Locate the line that contains "Document page, 2001x1125 pixels." in the entries below, then repeat it and every following line through the line that contains "Rendered at 1500 by 844 pixels.", exactly, and no others.

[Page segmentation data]
****************
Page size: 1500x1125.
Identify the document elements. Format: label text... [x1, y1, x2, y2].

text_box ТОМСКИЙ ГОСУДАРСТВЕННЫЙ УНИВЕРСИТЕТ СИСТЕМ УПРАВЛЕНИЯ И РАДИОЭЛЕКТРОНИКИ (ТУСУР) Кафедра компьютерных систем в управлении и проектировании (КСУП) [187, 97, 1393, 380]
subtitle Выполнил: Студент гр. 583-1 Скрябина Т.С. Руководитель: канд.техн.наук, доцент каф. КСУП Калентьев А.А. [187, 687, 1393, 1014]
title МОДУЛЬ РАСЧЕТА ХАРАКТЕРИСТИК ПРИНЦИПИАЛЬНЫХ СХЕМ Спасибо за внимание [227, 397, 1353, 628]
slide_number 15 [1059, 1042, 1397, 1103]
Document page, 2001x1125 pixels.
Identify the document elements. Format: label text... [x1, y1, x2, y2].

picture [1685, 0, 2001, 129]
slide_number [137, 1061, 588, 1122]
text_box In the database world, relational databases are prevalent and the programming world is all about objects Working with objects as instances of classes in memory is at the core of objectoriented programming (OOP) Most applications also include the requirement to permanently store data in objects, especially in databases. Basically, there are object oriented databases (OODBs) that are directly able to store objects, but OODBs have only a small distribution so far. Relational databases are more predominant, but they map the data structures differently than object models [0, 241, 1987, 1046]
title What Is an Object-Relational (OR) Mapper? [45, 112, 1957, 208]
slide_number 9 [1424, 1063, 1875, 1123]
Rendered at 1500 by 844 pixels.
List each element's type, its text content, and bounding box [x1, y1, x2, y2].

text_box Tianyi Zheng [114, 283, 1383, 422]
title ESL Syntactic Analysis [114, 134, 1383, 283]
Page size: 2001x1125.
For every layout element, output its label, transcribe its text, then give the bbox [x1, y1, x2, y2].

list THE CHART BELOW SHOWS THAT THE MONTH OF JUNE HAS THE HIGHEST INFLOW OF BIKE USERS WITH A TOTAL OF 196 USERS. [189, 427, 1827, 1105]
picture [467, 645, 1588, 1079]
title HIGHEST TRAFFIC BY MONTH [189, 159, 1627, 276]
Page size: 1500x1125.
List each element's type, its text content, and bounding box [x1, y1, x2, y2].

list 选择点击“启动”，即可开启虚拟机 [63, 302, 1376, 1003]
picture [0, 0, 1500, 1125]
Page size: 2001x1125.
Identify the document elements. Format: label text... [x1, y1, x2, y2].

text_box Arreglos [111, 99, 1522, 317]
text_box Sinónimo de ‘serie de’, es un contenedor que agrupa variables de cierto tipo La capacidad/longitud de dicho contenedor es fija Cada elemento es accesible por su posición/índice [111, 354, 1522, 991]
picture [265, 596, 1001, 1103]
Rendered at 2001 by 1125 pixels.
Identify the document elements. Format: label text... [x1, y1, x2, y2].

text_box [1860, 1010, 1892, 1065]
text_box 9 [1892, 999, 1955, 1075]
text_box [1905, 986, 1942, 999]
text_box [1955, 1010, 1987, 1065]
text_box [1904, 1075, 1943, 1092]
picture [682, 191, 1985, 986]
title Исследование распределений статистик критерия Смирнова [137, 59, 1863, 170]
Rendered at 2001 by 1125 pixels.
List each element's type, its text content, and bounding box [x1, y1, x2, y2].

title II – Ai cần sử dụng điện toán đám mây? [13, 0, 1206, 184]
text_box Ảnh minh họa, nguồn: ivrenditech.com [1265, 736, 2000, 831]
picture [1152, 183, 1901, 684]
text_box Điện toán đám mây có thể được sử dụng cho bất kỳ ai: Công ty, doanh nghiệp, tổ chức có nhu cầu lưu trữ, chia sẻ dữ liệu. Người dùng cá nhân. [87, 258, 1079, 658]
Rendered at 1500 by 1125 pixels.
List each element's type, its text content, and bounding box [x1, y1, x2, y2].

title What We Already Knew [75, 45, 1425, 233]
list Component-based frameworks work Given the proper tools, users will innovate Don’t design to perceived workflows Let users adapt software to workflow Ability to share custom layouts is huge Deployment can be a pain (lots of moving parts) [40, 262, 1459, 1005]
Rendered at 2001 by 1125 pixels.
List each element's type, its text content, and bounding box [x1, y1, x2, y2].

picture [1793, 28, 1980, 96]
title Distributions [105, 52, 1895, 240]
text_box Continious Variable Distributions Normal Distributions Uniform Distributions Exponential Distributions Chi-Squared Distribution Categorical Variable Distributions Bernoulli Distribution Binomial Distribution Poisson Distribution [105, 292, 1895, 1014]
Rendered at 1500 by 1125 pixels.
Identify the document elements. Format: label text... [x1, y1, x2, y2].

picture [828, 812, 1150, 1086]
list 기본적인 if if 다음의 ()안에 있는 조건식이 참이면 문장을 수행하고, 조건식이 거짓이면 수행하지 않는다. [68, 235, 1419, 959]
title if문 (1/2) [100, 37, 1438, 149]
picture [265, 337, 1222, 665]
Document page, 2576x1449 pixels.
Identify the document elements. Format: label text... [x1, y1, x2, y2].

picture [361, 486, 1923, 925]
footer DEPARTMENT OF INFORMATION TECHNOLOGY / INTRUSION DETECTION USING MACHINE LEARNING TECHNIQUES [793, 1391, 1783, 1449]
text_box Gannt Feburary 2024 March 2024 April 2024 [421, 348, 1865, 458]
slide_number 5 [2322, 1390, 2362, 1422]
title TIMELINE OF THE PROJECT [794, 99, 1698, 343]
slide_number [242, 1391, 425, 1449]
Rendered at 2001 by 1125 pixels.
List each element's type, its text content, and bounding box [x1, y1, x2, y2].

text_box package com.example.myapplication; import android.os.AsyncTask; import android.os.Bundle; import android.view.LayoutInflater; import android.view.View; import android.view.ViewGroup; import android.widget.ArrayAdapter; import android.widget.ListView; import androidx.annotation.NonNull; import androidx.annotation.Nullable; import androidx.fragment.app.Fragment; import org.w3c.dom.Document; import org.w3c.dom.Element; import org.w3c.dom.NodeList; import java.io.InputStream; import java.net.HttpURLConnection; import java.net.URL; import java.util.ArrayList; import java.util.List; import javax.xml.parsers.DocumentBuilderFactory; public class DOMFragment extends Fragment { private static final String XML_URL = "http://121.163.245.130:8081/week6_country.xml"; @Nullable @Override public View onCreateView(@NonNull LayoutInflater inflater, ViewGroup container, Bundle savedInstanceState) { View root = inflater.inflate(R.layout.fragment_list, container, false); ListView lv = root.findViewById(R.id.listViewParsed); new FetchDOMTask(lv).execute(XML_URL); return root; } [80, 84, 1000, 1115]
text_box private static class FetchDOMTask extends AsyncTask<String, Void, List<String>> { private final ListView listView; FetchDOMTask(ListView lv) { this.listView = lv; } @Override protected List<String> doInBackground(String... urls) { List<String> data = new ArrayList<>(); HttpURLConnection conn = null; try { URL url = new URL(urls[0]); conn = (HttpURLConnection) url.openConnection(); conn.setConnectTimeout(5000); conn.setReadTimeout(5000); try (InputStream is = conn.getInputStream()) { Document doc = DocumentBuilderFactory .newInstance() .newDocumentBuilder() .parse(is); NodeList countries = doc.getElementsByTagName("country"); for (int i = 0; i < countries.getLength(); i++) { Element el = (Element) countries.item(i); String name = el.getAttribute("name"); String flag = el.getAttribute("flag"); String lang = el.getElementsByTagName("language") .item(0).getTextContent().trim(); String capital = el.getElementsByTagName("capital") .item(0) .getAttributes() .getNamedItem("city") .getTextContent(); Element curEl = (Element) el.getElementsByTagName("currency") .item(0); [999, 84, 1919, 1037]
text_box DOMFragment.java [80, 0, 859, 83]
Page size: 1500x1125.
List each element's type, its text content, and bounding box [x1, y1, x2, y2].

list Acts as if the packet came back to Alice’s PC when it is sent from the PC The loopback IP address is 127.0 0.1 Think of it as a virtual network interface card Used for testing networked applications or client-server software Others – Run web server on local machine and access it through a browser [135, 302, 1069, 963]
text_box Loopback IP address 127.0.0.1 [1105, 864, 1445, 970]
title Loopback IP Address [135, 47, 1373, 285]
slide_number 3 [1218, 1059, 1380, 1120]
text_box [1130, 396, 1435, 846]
****************
[RESPONSE BELOW]
Document page, 2001x1125 pixels.
Identify the document elements. Format: label text... [x1, y1, x2, y2].

picture [1685, 0, 2001, 129]
slide_number [137, 1061, 588, 1122]
text_box In the database world, relational databases are prevalent and the programming world is all about objects Working with objects as instances of classes in memory is at the core of objectoriented programming (OOP) Most applications also include the requirement to permanently store data in objects, especially in databases. Basically, there are object oriented databases (OODBs) that are directly able to store objects, but OODBs have only a small distribution so far. Relational databases are more predominant, but they map the data structures differently than object models [0, 241, 1987, 1046]
title What Is an Object-Relational (OR) Mapper? [45, 112, 1957, 208]
slide_number 9 [1424, 1063, 1875, 1123]
Rendered at 1500 by 844 pixels.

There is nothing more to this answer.